Леня внимательно вгляделся в голубоглазого петуха и, когда тот ему подмигнул, сказал:
– Точно. А я все время думал: кого он мне напоминает? – Леня налил еще по чуть-чуть и поднял стакан, приветствуя петуха: – Здравствуй, Хопкинс, Новый год, приходи на елку.
Историческое пари
Саша хотел разлить остатки водки, но Леня решительно отобрал бутылку.
– Погуляли и хватит, – заявил он, – а то мы с тобой совершенно расслабились, а дел еще вагон.
– На то были поводы, – примирительно сказал Саша.
– Это какие же? – поинтересовался Леня, доставая из холодильника йогурты и четыре яйца, но, взглянув на «Хопкинса», два яйца положил обратно.
– Мой облом, твой приезд. Это что, разве не поводы, чтобы выпить? – с вызовом спросил Саша.
– Таких поводов я тебе найду тысячу, посинеешь пить, – саркастически заметил Леня.
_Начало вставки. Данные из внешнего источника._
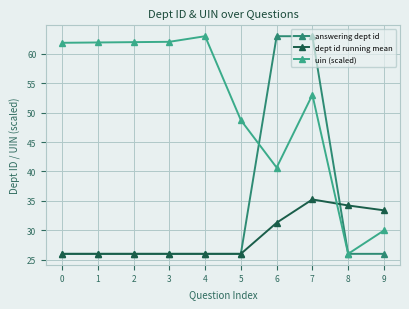

Which series ends up on top after the final intersection of answering dept id and dept id running mean?

dept id running mean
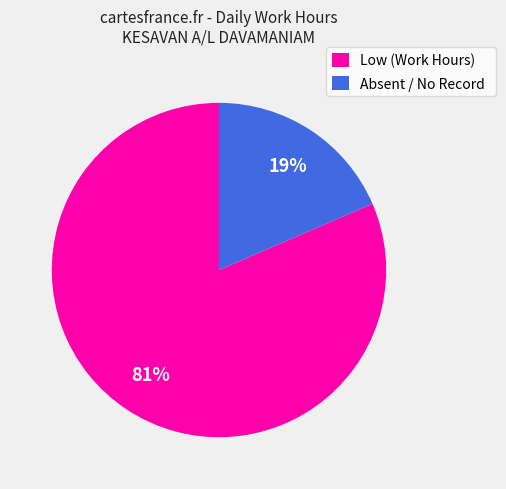

Combined, do Absent / No Record and Low (Work Hours) account for over 50%?

Yes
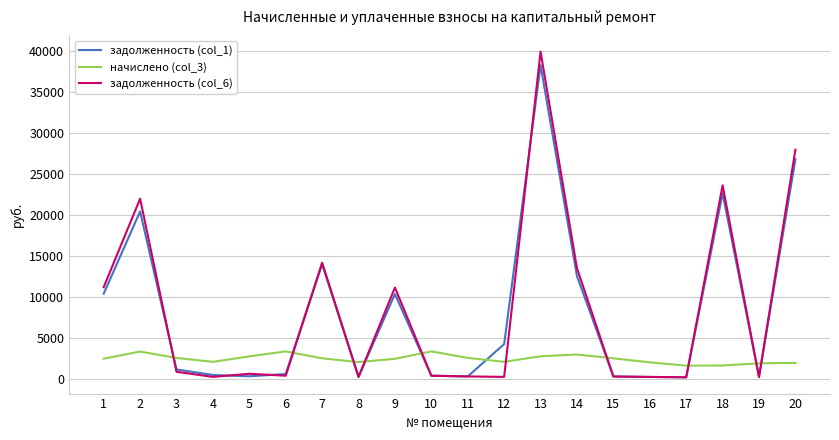

Does the chart have visible grid lines?

Yes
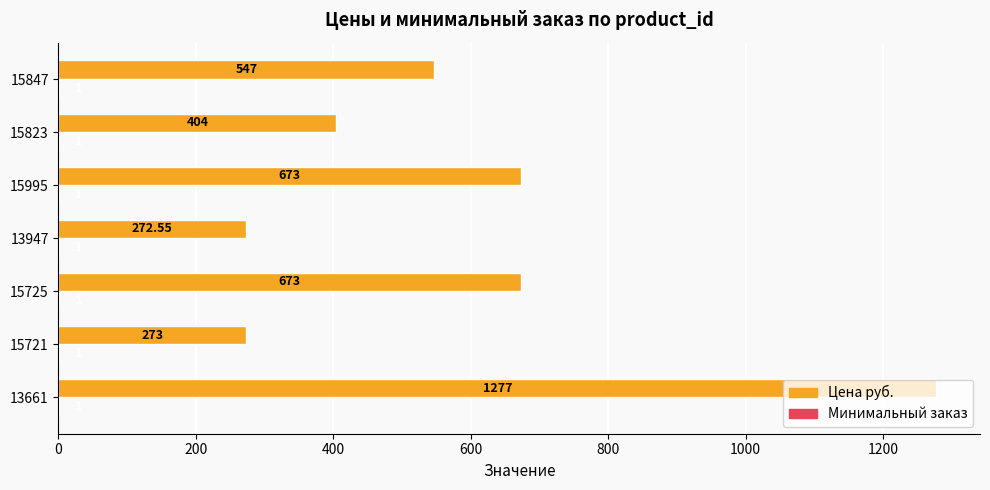

Between 15725 and 13947, which series saw the biggest shift?

Цена руб.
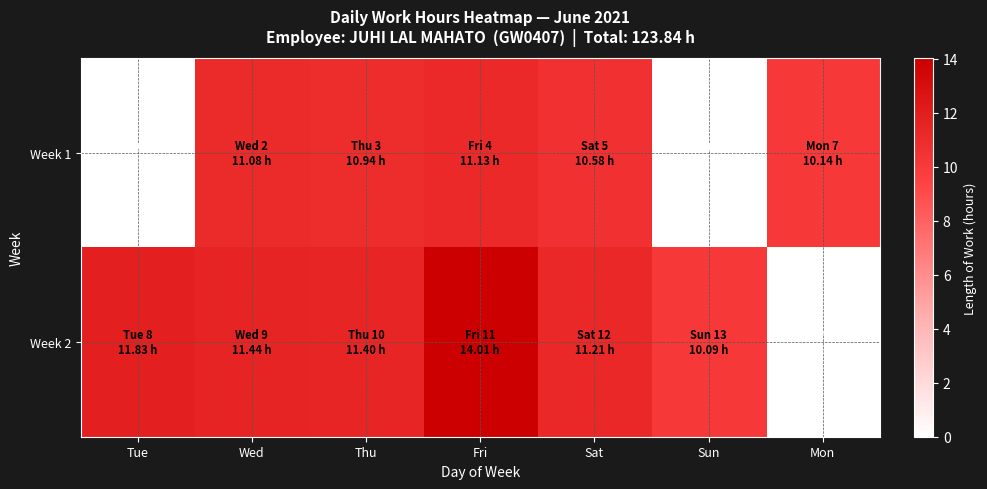

Rank the series by their average value, from lowest to highest.

Week 1, Week 2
– Ты зря иронизируешь, это у тебя проявление какого-то скопчества. Ведь вся история человечества, если посмотреть в корень непредвзято, – это постоянный поиск повода для выпивки. И чем крупнее личность, тем значительнее этот повод. Обычный человек обмывает покупку ботинок, ремонт унитаза, вступление в брак, рождение ребенка. Я не говорю, что это плохо, просто это так есть. У некоторых поводы мельчают или исчезают совсем, вот тут начинается алкоголизм.
Леня заслушался и чуть не сжег яичницу.
– Слушай, – сказал он, – а если и алкоголизм лечить с той стороны, с точки зрения укрупнения повода, повышения его значительности?
– Тут есть опасность впасть в другую крайность. Толстой, скажем, предлагает человеку ставить перед собой цель, выходящую за рамки реальной жизни, – сказал Саша, раздирая в тарелке дымящиеся куски яичницы, – но при этом исчезает сам стимул достижения цели, то есть повод для выпивки. Я, например, не уверен, что за пределами реальной жизни есть алкоголесодержащие сущности.
– Толстой не нальет, – подтвердил Леня.
– И так что ни возьми, везде повод первичен.
– И революции?
– В первую очередь. Любая революция – это только повод для разграбления винных подвалов. Свержение политической власти – это все слова, главное – подвалы. Там надо искать повод для совершения революции.
– Точно, – вдохновился Леня, – значит, развал СССР...
– Был запрограммирован, потому что надо было где-то выпить, и если бы они собрались не в Беловежской Пуще, а где-нибудь в Ческе Будеевице, хрен бы им удалось так просто завалить Союз нерушимых республик свободных. Повод не тот. Там это была бы просто пьянка, а здесь – событие мирового масштаба.
– Тогда и свержение Горбачева объяснимо, – продолжил Леня развивать стройную систему Саши о первичности повода для выпивки в причинно-следственной цепи исторических событий. – Понадобился кабинет, где Ельцин мог бы выпить со своими друзьями одну-другую бутылку виски, и пришлось выкинуть Михаила Сергеевича из отечественной истории. Говорят, во время этой исторической пьянки там кто-то даже мочился.
– К моей теории данный факт не имеет никакого отношения. Это скорее зоопсихология: животные очень часто метят свою территорию мочой и фекалиями, – заметил Саша, намазывая на тост мягкий сыр.
– Да, у людей считается западаю оправляться в комнате, если на столе стоят продукты, – озадаченно проговорил Леня. – Теперь я представляю, какой пресной была бы история, если бы все исторические свершения не были поводом для банкета. Мрак. Даже выпить захотелось. – Леня, потянулся к «Абсолюту», но Саша отодвинул бутылку:
– Давай будем последовательны до конца: определимся с поводом, добьемся его осуществления и с чувством выполненного долга оторвемся по полной программе.
– Давай, – согласился верный друг, – только если ничего у нас не выйдет и мы везде пролетим, все просрём и потеряем – тогда тоже по полной программе.